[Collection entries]
- Opening Delimiter -

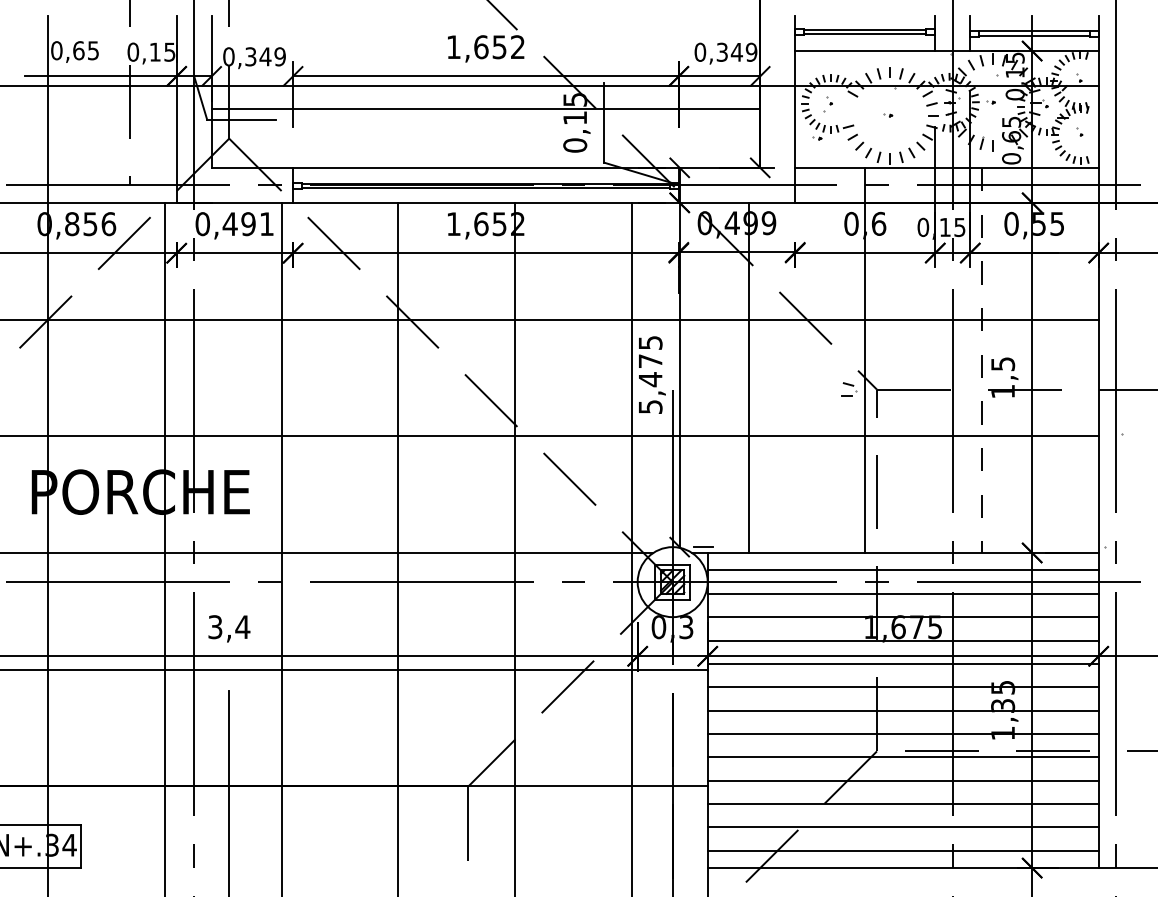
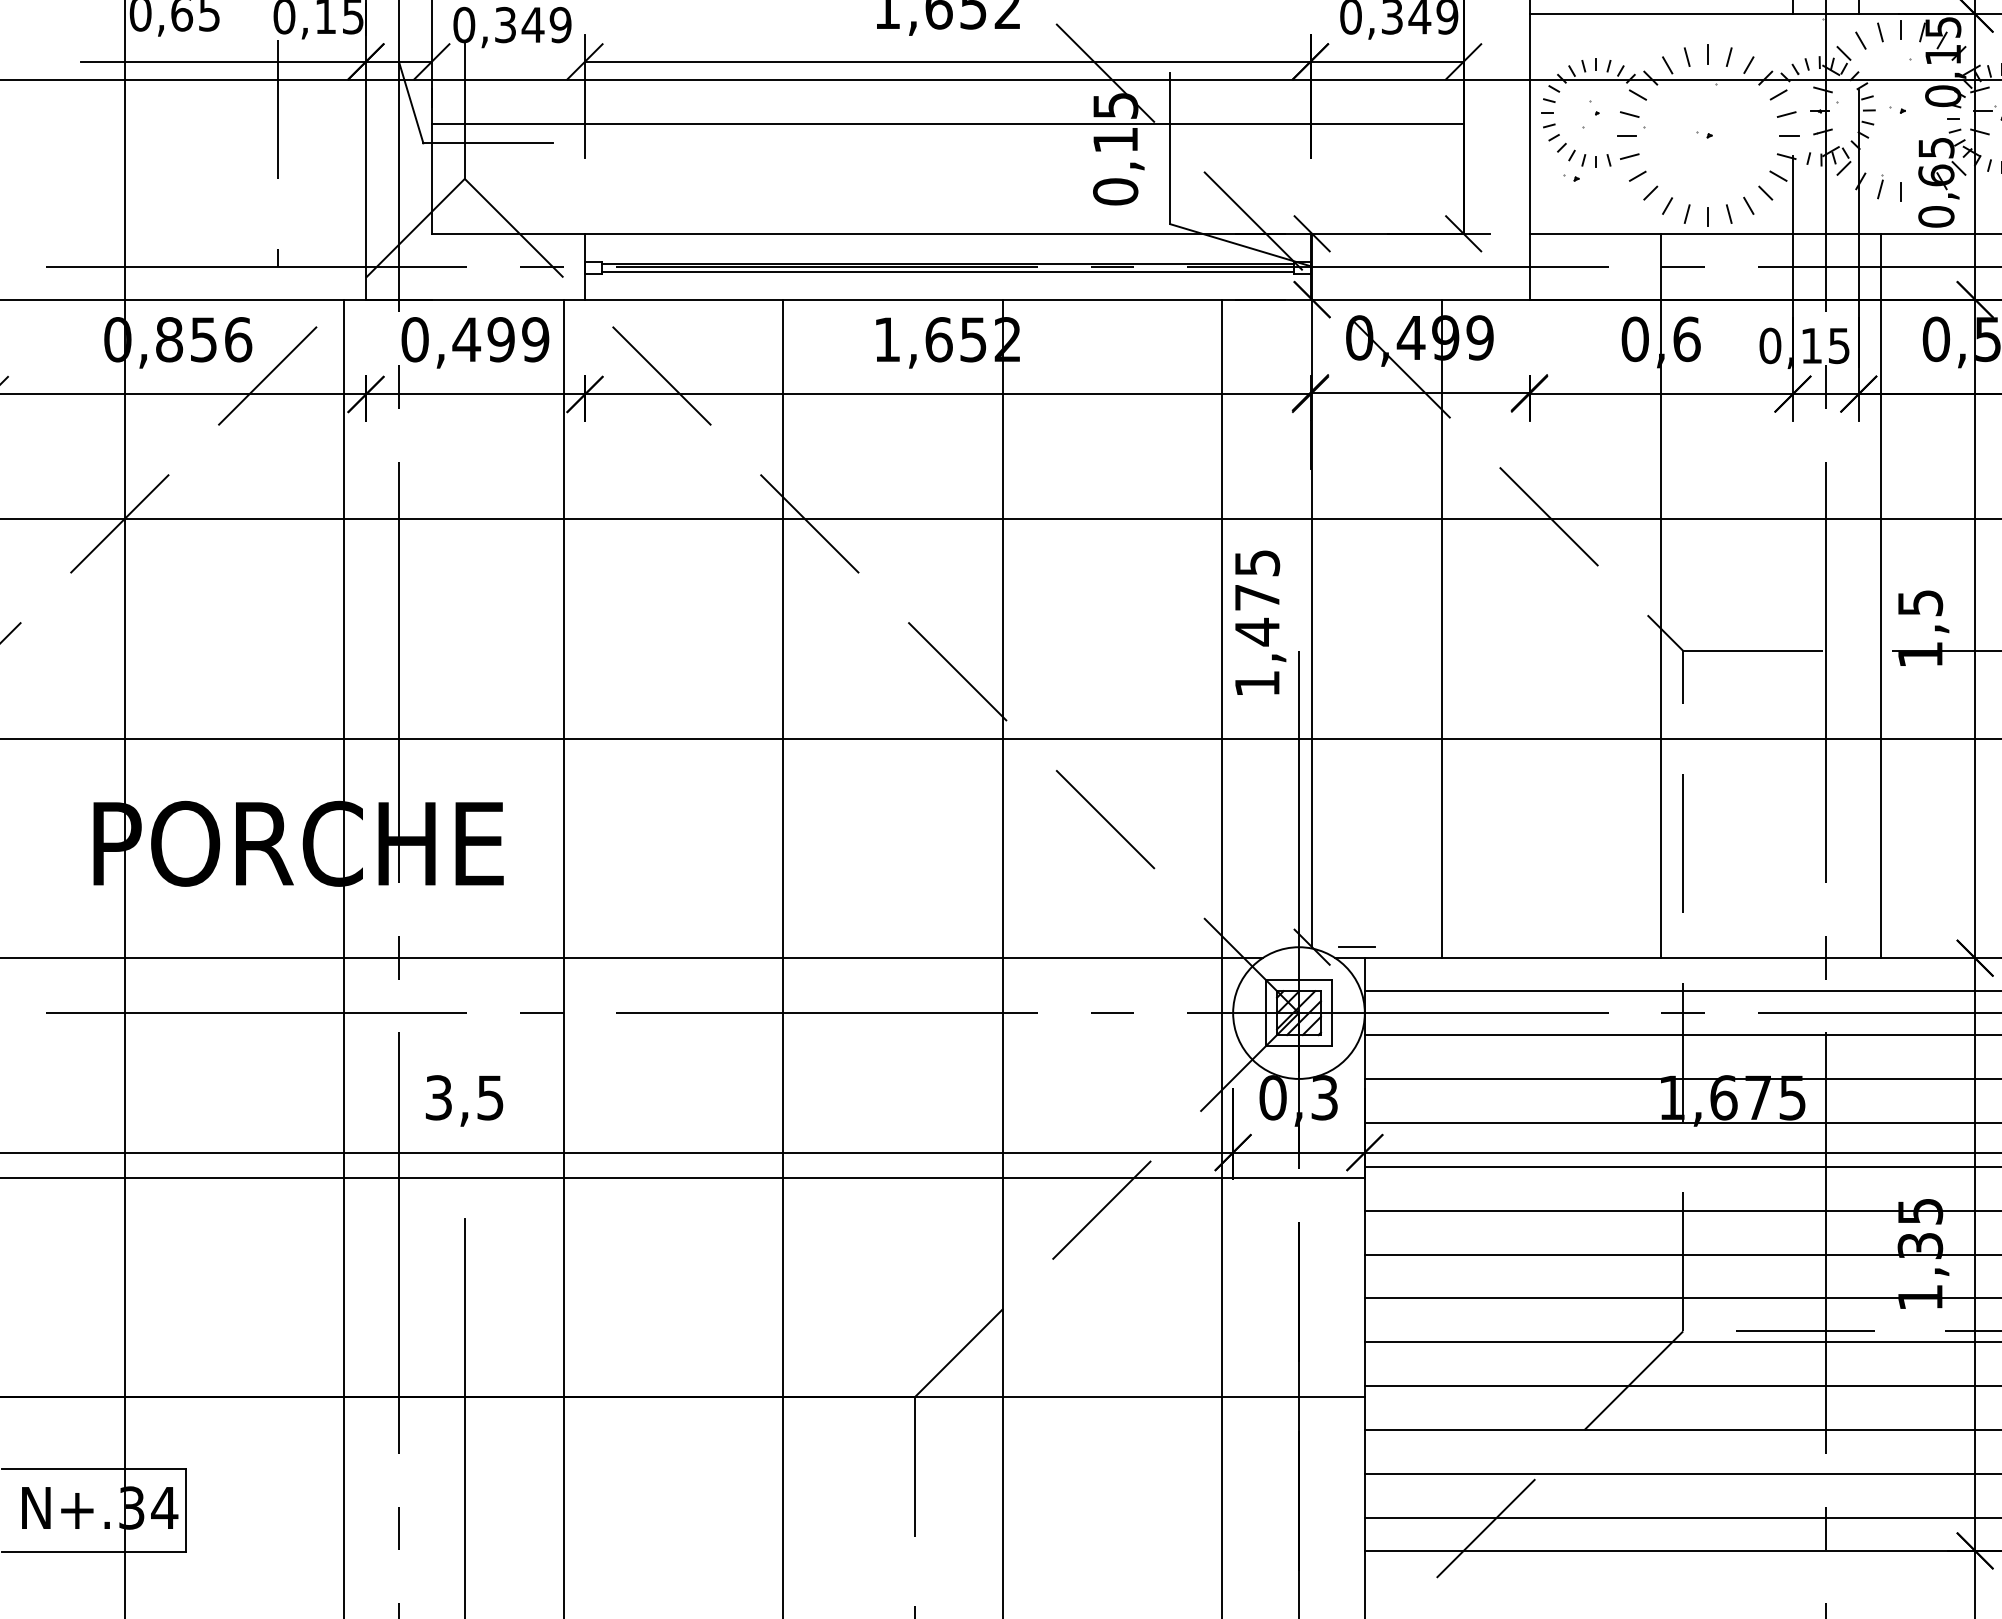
text: (266, 224) -> (534, 340), 0,491 -> 0,499
line: (981, 360) -> (1879, 596), dashed -> solid
part: (849, 389) -> (1631, 124), moved
text: (650, 406) -> (1257, 682), 5,475 -> 1,475
text: (242, 627) -> (489, 1098), 3,4 -> 3,5

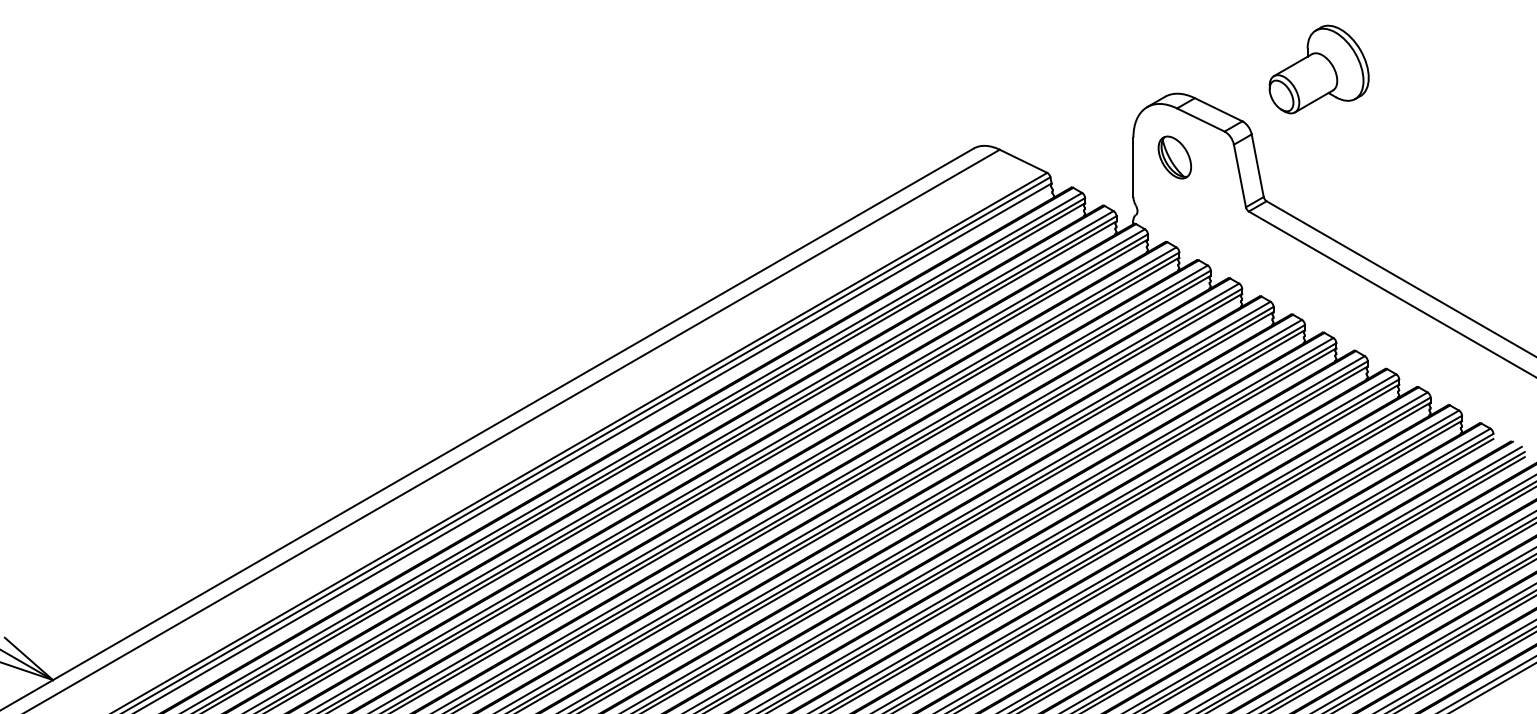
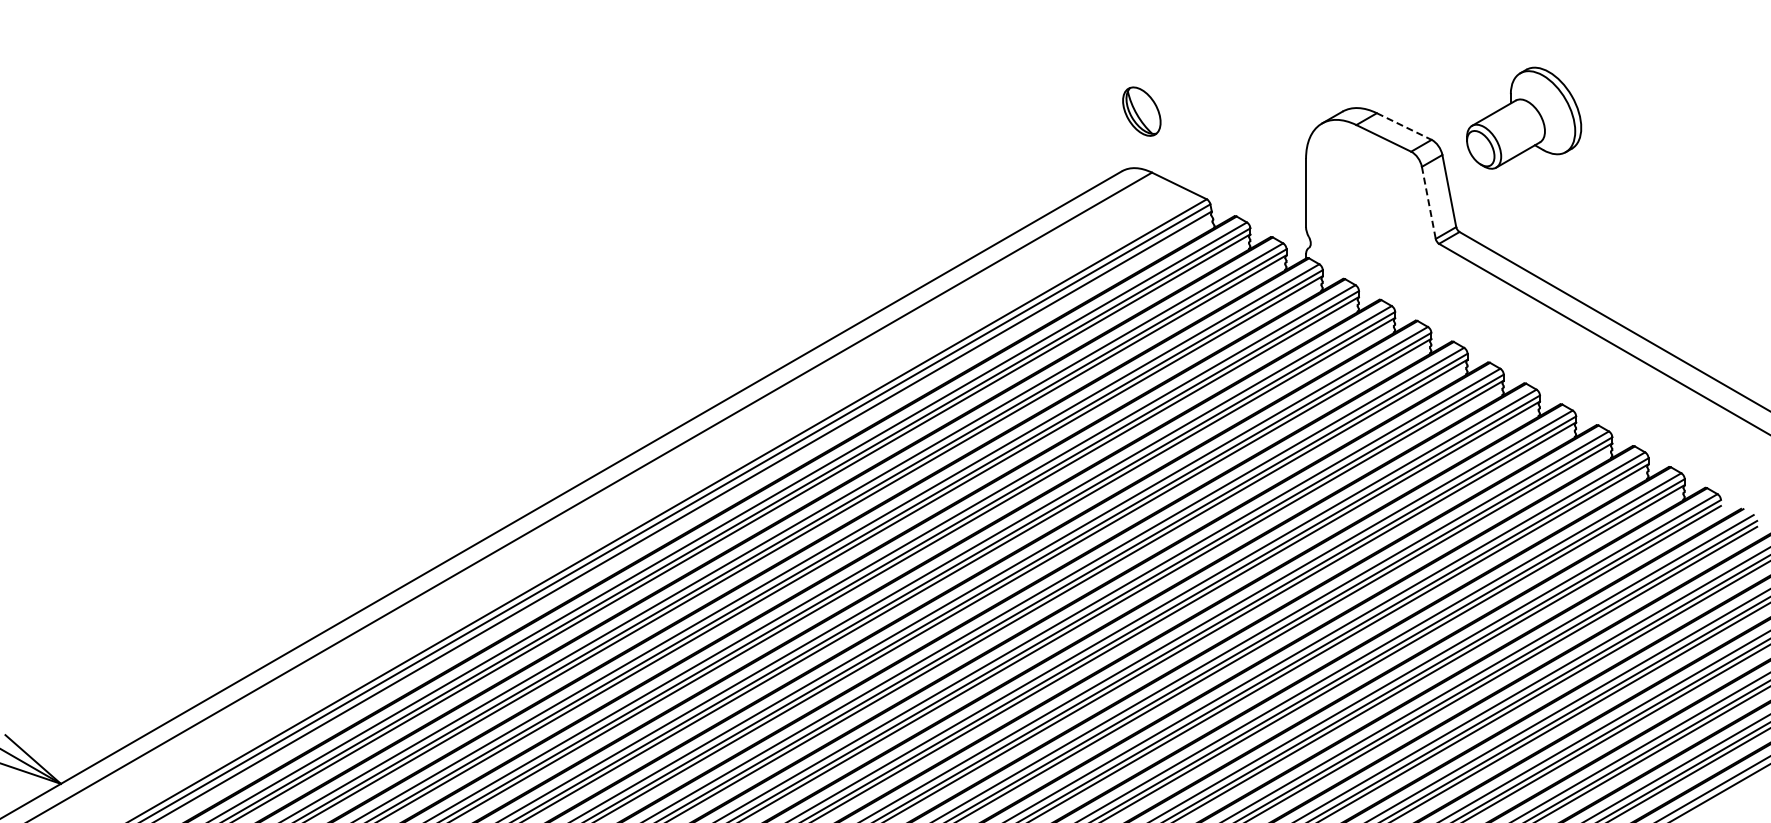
part: (1319, 68) -> (1524, 117), moved
line: (1218, 109) -> (1404, 126), solid -> dashed
part: (1174, 157) -> (1141, 111), moved
line: (1239, 175) -> (1428, 202), solid -> dashed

- Closing Delimiter -

» **What is needed**
Each record above is to be copied exactly. Drop the pictures.

» **Solved exercise**
text: (266, 224) -> (534, 340), 0,491 -> 0,499
line: (981, 360) -> (1879, 596), dashed -> solid
part: (849, 389) -> (1631, 124), moved
text: (650, 406) -> (1257, 682), 5,475 -> 1,475
text: (242, 627) -> (489, 1098), 3,4 -> 3,5

part: (1319, 68) -> (1524, 117), moved
line: (1218, 109) -> (1404, 126), solid -> dashed
part: (1174, 157) -> (1141, 111), moved
line: (1239, 175) -> (1428, 202), solid -> dashed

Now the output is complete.